## Selected passage
Stationary phase persister formation in Escherichia coli can be suppressed by piperacillin and PBP3 inhibition

Abstract

Background: Persisters are rare phenotypic variants within a bacterial population that are capable of tolerating lethal antibiotic concentrations. Passage through stationary phase is associated with the formation of persisters (type I), and a major physiological response of Escherichia coli during stationary phase is cell wall restructuring. Given the concurrence of these processes, we sought to assess whether perturbation to cell wall synthesis during stationary phase impacts type I persister formation.

Results: We tested a panel of cell wall inhibitors and found that piperacillin, which primarily targets penicillin binding protein 3 (PBP3 encoded by ftsI), resulted in a significant reduction in both β-lactam (ampicillin, carbenicillin) and fluoroquinolone (ofloxacin, ciprofloxacin) persister levels. Further analyses showed that piperacillin exposure through stationary phase resulted in cells with more ATP, DNA, RNA, and protein (including PBPs) than untreated controls; and that their physiology led to more rapid resumption of DNA gyrase supercoiling activity, translation, and cell division upon introduction into fresh media. Previously, PBP3 inhibition had been linked to antibiotic efficacy through the DpiBA two component system; however, piperacillin suppressed persister formation in ΔdpiA to the same extent as it did in wild-type, suggesting that DpiBA is not required for the phenomenon reported here. To test the generality of PBP3 inhibition on persister formation, we expressed FtsI Ser307Ala to genetically inhibit PBP3, and suppression of persister formation was also observed, although not to the same magnitude as that seen for piperacillin treatment.

Conclusions: From these data we conclude that stationary phase PBP3 activity is important to type I persister formation in E. coli.

Keywords: E. coli; Fluoroquinolone; PBP3; Persisters; Piperacillin; β-Lactam.

## Records provided
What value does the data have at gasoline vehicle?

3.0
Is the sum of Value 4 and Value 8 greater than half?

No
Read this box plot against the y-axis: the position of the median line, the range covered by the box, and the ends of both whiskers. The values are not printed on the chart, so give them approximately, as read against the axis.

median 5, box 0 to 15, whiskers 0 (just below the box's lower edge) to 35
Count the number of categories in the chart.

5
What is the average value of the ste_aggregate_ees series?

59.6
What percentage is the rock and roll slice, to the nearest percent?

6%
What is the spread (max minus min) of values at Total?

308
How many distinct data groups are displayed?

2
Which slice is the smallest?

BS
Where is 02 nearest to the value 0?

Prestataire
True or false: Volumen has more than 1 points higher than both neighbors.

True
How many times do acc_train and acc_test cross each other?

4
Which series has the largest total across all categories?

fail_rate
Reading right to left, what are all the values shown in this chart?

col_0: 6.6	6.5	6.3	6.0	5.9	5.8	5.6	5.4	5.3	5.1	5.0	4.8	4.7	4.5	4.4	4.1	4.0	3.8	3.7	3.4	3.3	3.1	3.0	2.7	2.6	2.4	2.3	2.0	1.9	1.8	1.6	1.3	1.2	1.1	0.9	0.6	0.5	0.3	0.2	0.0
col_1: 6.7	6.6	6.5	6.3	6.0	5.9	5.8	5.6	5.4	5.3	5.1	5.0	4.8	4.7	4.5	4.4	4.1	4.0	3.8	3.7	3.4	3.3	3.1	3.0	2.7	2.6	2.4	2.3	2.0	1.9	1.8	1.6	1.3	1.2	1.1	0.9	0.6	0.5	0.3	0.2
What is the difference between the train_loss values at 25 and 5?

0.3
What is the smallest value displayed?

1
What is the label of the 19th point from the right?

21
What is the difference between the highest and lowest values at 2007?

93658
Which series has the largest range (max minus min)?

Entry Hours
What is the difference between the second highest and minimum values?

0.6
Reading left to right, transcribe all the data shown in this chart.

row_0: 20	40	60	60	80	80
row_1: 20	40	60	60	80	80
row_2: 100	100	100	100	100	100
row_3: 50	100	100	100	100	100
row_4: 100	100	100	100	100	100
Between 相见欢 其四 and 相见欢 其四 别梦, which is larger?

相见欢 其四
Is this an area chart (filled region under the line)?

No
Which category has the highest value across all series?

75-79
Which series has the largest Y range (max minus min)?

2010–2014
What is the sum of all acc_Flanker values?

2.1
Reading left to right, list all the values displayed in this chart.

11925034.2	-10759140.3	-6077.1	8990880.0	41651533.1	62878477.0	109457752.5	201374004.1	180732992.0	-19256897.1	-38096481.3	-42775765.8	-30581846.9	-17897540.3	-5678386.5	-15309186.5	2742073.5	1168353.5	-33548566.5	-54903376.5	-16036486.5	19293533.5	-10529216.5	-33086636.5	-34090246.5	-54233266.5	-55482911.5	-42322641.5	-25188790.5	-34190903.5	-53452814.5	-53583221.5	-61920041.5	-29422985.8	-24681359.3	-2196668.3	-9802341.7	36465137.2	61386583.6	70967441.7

## Check your understanding
1 - According to the abstract on persister formation, which protein does piperacillin primarily target?
2 - Extract the part of the abstract on persister formation that starts at "Stationary phase persister" and ends at "I persister formation.".
The listing has no connection to the abstract.

## Problem solutions
1 - Penicillin binding protein 3 (PBP3), encoded by ftsI.

2 -
Stationary phase persister formation in Escherichia coli can be suppressed by piperacillin and PBP3 inhibition

Abstract

Background: Persisters are rare phenotypic variants within a bacterial population that are capable of tolerating lethal antibiotic concentrations. Passage through stationary phase is associated with the formation of persisters (type I), and a major physiological response of Escherichia coli during stationary phase is cell wall restructuring. Given the concurrence of these processes, we sought to assess whether perturbation to cell wall synthesis during stationary phase impacts type I persister formation.